Como se recordará, a comienzos de setiembre de 1812, en los aledaños del pueblo de Borodino -no muy lejano de Moscú- se agruparon cerca de 350.000 soldados, cifra en números redondos igual a la de los habitantes de la ciudad en que se escriben las presentes líneas, la undécima capital de nuestra nación. Con alusión ajustada a la realidad, los campesinos rusos denominaban al Ejército mancomunado de Napoleón, el «de las cien lenguas», con referencia precisa a sus contingentes, andaluces, valencianos, catalanes, valones, napolitanos, piamonteses, suizos, bávaros, westfalianos, sajones, polacos... Con las últimas luces del atardecer de la víspera de la gigantesca y, en verdad, excruciante batalla -teatro de los mayores horrores hasta entonces registrados en los más grandes enfrentamientos bélicos de las campañas que la precedieron desde los días de Alejandro-, el «generalísimo» ruso Kutuzov ordenó que varias procesiones religiosas recorrieran el escenario en que se asentaban sus huestes, a fin de que sus integrantes rindieran culto a las imágenes sacras de los monasterios situados en la geografía con mayor devoción en los estamentos populares de la región. (Vid. el espléndido relato de un genio de la literatura, Tolstoi, en Guerra y Paz). El ascendiente y peso decisivo de la «Tercera Roma» en la identidad rusa se revalidaba así una vez más, sin que desde la Edad Media se encontrara un lugar y un momento más adecuados para que el nacionalcatolicismo en el país de los zares se revelara de forma más avasalladora y determinante.

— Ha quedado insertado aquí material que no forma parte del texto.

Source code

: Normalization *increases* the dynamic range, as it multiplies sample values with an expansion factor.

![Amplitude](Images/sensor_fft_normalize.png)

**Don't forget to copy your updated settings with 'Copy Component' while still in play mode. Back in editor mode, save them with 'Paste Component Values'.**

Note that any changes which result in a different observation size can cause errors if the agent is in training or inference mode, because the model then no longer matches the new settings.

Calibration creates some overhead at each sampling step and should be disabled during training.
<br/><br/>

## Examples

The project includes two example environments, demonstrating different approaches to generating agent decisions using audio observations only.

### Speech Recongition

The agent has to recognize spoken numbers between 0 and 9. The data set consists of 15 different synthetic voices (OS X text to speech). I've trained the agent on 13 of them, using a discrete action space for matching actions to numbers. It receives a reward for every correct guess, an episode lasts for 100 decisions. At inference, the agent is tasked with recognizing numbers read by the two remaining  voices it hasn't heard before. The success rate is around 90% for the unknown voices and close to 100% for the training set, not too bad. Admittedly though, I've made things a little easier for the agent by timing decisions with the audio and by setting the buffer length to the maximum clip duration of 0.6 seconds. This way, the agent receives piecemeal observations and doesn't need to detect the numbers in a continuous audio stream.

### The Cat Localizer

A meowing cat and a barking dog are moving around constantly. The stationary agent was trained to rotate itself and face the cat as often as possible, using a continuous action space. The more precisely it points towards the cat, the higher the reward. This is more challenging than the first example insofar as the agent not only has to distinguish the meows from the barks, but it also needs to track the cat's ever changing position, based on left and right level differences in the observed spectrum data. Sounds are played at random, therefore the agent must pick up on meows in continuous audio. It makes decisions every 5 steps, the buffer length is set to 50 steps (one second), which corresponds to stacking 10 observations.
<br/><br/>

Dos siglos más tarde, en los inicios de su granítico liderazgo sobre un país que copreside los destinos mundiales ha muy cerca de una centuria, su guía indiscutible, con la discreción que le es propia, pero también con la sinceridad desarmante que le caracteriza, afirmaría, al hilo del retorno a la unidad de una Iglesia escindida por el inicial estalinismo: «La división de la Iglesia era una grieta que atravesaba toda la sociedad. Desde el principio busqué la reunificación». Y casi en paralelo con esta reunificación, el Parlamento devolvía, con muy escasas pero preciadas excepciones -V.gr. la catedral de San Basilio...-, a la Iglesia ortodoxa todos sus antiguos bienes, y la convertía en una inmensa, descomunal propietaria inmobiliaria, en una deriva harto distinta a la seguida o proyectada por algún que otro Estado de Occidente con cuadros de mando de anchuroso pedigrí marxista...

De hondas convicciones religiosas por vía materna, el mandatario mundial hodierno de más prolongado y trabado poder ha encontrado en el P. Tijón uno de sus colaboradores más eficaces a la hora de implementar políticas con verdadero alcance nacional. El abad del monasterio de Sretenski, paredaño con la terrorífica Lubianka y antaño parte de sus mismas dependencias, ha comisariado por designación de Putin diversas exposiciones artístico-históricas sobre el apasionante pasado de un pueblo envuelto en enigmas y lances misteriosos, incluso, a las veces, truculentos. El éxito ha sido rotundo; al igual que las colecciones bibliográficas en torno a una de las literaturas y de las músicas que más excavaron en el alma humana para desentrañar sus pulsiones dramáticas y alegres, obtenían en el mismo periodo un eco arrollador en una sociedad enfebrecida a la búsqueda de su identidad. Que en una gigantesca ola de secularización universal se asista en la Rusia de Putin a una revalorización espectacular de su religión tradicional es prueba irrefragable de la muy peraltada singularidad de su destino y trayectoria.